Johanna Wienholts and Jeremy Dijkema will be running the Toronto Waterfront Marathon this morning. In the week before the big race, they took time to tell us about how training for this event got them thinking about the Christian life in a new way:
“Therefore, since we have so great a cloud of witnesses surrounding us, let us lay aside every encumbrance and sin which so easily entangles us, and let us run with endurance the race that is set before us, fixing our eyes on Jesus, the author and perfecter if faith, who for the joy set before Him endured the cross, despising the shame, and has sat down at the right hand of the throne of God.” Hebrews 12:1-2
These verses from Hebrews have had quite the impact on us during the last few months of training for our half marathon. While training, we have slowly come to a deeper understanding of the race (literally and metaphorically) that is life. The spiritual lessons that have surfaced from this experience are numerous and we can confidently say that our Lord has been with us every step of the way, teaching us through our trials and achievements. The first and most important lesson is about fixing our eyes upon Jesus, who truly is the perfecter of our faith. We have been forced to rely on the Spirit simply to have the faith to begin. The first few steps of a run are always scary. Though we hope to get through it together, there are an unlimited number of things in our bodies that could go wrong, an unlimited number of reasons why we might not be able to do it. But God consistently has given us the strength and faith we need to start running, and no matter what happens we know He will always be right there with us.
We learned that discipline, which when exercised (pun fully intended), yields results that help in both physical training and spiritual training as well. We have had numerous conversations while running about how this self control has spilled over into the other parts of our lives. Whether it be academic, social, or spiritual, we have seen a multitude of blessings that stem from this God given discipline. Of course it wasn’t easy to get to the point of waking up at 6am to go for a 17 km run in the rain. This was a progression that we saw as we trained and led us to another important lesson: we can’t expect immediate results all the time. It would have been silly to think that during the first week of training we would be able to run 21 km right away. We had to train for months and be patient so that we could finish the race that was set before us. Every week was a new milestone for us as we slowly climbed our way up in the distances we were running. This is very true for the metaphorical race as well, because growth and change don’t happen immediately. It takes time and it takes help from the surrounding community of believers for God to bring about his good works.
We also learned more of the importance of community during training. There were days in the past months where we will admit that the only reason we ran is because we told each other we would. Not only was the accountability crucial, but it was also comforting to know that we were signing up to take care of each other in this endeavor. If one of us were to get sick along the way, we knew that the other would be there. This can be said of the wider community as well. There are, and will be days, where members of Christ’s Body will be discouraged and struggling through life, but it is our job as a family to encourage and help others through difficult times, and it is only through the Love of Christ that we are able to do this.

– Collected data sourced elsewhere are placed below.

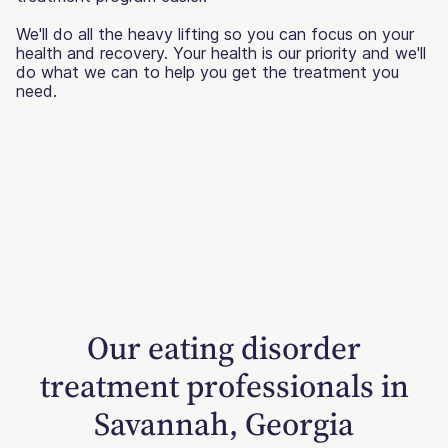
We'll do all the heavy lifting so you can focus on your
health and recovery. Your health is our priority and we'll
do what we can to help you get the treatment you
need.
Our eating disorder
treatment professionals in
Savannah, Georgia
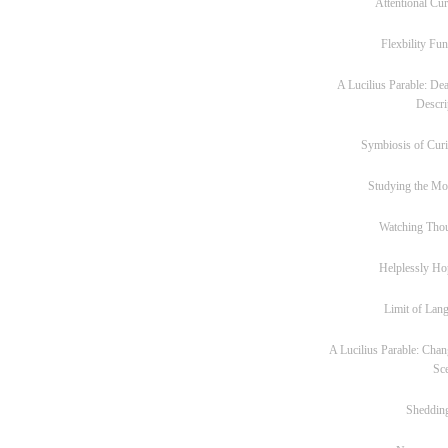
Attentional Cur
Flexbility Fun
A Lucilius Parable: Dea
Descri
Symbiosis of Curi
Studying the M
Watching Tho
Helplessly Ho
Limit of Lan
A Lucilius Parable: Chan
Sc
Sheddin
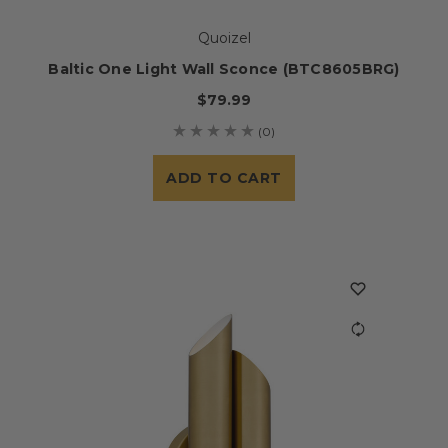
Quoizel
Baltic One Light Wall Sconce (BTC8605BRG)
$79.99
(0)
ADD TO CART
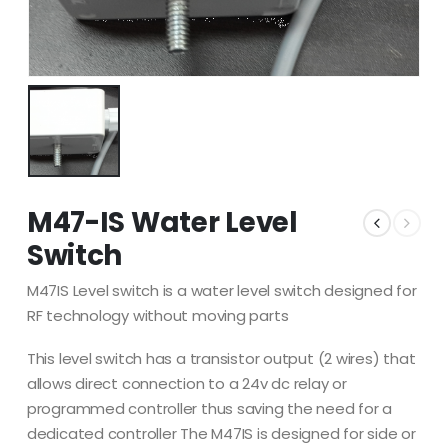
M47-IS Water Level
Switch
M47IS Level switch is a water level switch designed for
RF technology without moving parts
This level switch has a transistor output (2 wires) that
allows direct connection to a 24v dc relay or
programmed controller thus saving the need for a
dedicated controller The M47IS is designed for side or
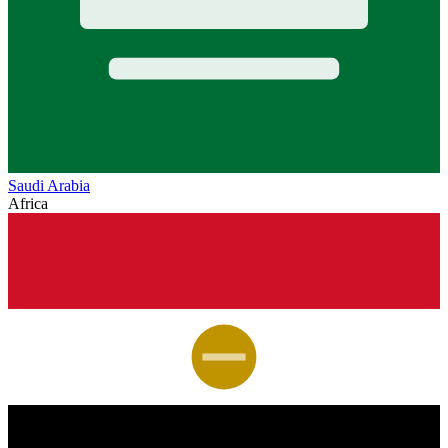
Saudi Arabia
Africa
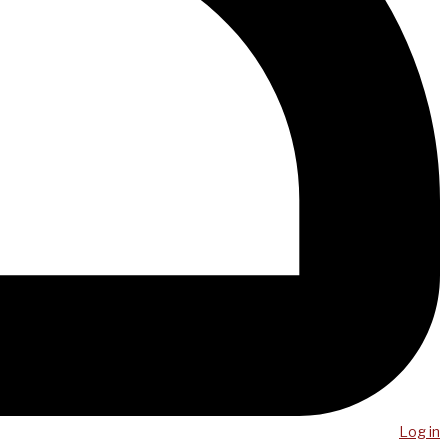
Log in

It isn’t just a one person race. We are all in this together, trying to reach the main goal of Jesus. Analogous to the Christian life as a whole, our running has been with the intention of reaching the finish line. As we run, there are times of soreness, shin splints, runner’s knee, and upset stomachs that are similar to trials and temptations in our lives. We also know, however, that by focusing on the finish line, we can run through these minor setbacks with the strength and knowledge that when we reach our goal, we can rest and be healed. Like reaching a finish line, when we come to Christ, we are able to drink the water that leads to life, bodily and spiritually. Through it all we have celebrated, sung, danced, laughed, sweated, and prayed. There is a gratitude in being invited to run the race God has set before us that is unlike any other feeling. We don’t run alone, we run together, we run with the Spirit, and most importantly, we run in pursuit of God.